**Excerpt provided**

Ministry of Health and United Nations join forces on #MaskUpZambia campaign

Campaign helps promote positive messages about wearing face masks in public.

John James
High school girl and boy in face masks in street in Zambia.
22 March 2021

With the second wave in full flow and widespread concern about lack of adherence to public health guidance, on 6 February 2021, the Minister of Health Honourable Dr Jonas Chanda MP launched the #MaskUpZambia initiative with the United Nations to promote regular and correct masking in public places.

Over the next few weeks, hundreds of Zambians, notably young people, used their social media channels to post photos of themselves wearing a mask and spreading the word with the hashtag. The campaign saw participation from sport personalities like Patson Daka and Enock Mwepu; musicians like Wezi, B.Flow, Esther Chungu; celebrities including Lulu Haangala-Wood and Simon Mwewa; as well as online influencers, diplomats, and hundreds of young people.

“A great campaign to get behind because COVID is still very present in our communities,” said Zambian footballer star Patson Daka. “Let’s remember to always mask up whenever we move around as well as observing social distancing.”

Many different organisations joined the campaign online including the Zambia Red Cross, World Vision, Save the Children, Lifeline/Childline, as well as youth associations, the media and private companies. Within a few days the campaign was officially trending on Twitter, made the ZNBC evening news and Facebook was particularly popular for posts.

**Tasks for this exercise**
1. According to the #MaskUpZambia article, on what date did the Minister of Health launch the initiative?
2. Please reproduce the stretch of the #MaskUpZambia article from "22 March 2021" through "of young people.".
3. Carry on the #MaskUpZambia article from the point where it stops.

Extracted records:
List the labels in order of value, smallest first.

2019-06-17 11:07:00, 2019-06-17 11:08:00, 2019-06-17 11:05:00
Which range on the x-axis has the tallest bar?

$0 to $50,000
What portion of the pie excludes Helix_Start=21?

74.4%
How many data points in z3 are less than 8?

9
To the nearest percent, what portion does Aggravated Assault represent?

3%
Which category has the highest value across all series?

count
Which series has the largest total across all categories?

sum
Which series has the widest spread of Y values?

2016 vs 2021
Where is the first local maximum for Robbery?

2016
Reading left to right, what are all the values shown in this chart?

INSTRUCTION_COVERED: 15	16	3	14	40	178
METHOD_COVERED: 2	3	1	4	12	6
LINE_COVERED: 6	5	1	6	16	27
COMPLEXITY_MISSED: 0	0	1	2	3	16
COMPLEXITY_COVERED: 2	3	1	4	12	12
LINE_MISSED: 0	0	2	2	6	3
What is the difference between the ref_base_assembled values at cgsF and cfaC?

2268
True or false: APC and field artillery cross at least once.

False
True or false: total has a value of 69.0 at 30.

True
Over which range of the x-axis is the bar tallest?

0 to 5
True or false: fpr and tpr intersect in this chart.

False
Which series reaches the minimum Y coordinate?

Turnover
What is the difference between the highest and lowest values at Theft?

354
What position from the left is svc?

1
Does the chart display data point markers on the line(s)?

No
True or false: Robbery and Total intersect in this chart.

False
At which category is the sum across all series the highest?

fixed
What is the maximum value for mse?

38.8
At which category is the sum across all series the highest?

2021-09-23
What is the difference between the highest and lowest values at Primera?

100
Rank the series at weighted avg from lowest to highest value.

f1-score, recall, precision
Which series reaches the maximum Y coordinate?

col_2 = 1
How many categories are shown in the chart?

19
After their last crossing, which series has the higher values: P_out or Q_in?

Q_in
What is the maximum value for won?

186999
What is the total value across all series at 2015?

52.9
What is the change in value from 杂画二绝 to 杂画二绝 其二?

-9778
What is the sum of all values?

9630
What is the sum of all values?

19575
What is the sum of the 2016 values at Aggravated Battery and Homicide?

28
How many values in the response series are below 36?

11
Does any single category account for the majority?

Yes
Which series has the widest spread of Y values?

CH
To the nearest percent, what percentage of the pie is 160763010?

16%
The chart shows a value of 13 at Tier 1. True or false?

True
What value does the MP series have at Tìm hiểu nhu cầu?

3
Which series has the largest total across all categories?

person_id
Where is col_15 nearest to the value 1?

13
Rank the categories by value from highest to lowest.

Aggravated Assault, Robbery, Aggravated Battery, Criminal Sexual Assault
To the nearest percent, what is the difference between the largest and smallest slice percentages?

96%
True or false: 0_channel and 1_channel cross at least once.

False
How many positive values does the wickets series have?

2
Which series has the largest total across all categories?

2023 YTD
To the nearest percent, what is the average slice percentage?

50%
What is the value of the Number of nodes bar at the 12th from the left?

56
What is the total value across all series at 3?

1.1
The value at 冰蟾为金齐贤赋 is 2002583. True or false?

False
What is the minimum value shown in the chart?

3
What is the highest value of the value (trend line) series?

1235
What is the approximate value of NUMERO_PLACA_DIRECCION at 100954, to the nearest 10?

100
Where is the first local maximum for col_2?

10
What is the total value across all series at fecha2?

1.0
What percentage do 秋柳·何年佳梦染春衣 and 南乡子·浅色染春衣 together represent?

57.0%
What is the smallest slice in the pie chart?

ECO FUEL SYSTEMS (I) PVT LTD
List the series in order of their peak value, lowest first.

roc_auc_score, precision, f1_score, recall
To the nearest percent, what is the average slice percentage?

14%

**Answers for each item**
1. 6 February 2021

2.
22 March 2021

With the second wave in full flow and widespread concern about lack of adherence to public health guidance, on 6 February 2021, the Minister of Health Honourable Dr Jonas Chanda MP launched the #MaskUpZambia initiative with the United Nations to promote regular and correct masking in public places.

Over the next few weeks, hundreds of Zambians, notably young people, used their social media channels to post photos of themselves wearing a mask and spreading the word with the hashtag. The campaign saw participation from sport personalities like Patson Daka and Enock Mwepu; musicians like Wezi, B.Flow, Esther Chungu; celebrities including Lulu Haangala-Wood and Simon Mwewa; as well as online influencers, diplomats, and hundreds of young people.

3.
Young woman in face mask with mobile phone, on social media card design

“Our mask up Zambia campaign has seen many of our community heroes and celebrities alike come out on different social media platforms to support the movement. I thank you all for the part you continue to play in ending COVID-19 and urge you not to relent in your efforts,” said the Minister of Health at the end of the first week of the campaign.

The simple campaign was explained using attractive social media cards, and backed up with offline outreach, and included stickers, t-shirts and billboards. Third party media monitoring found the campaign resulted in 1.7 million social media impressions for posts.

The campaign was supported through UNICEF by funding from the Scottish Government’s International Development Fund.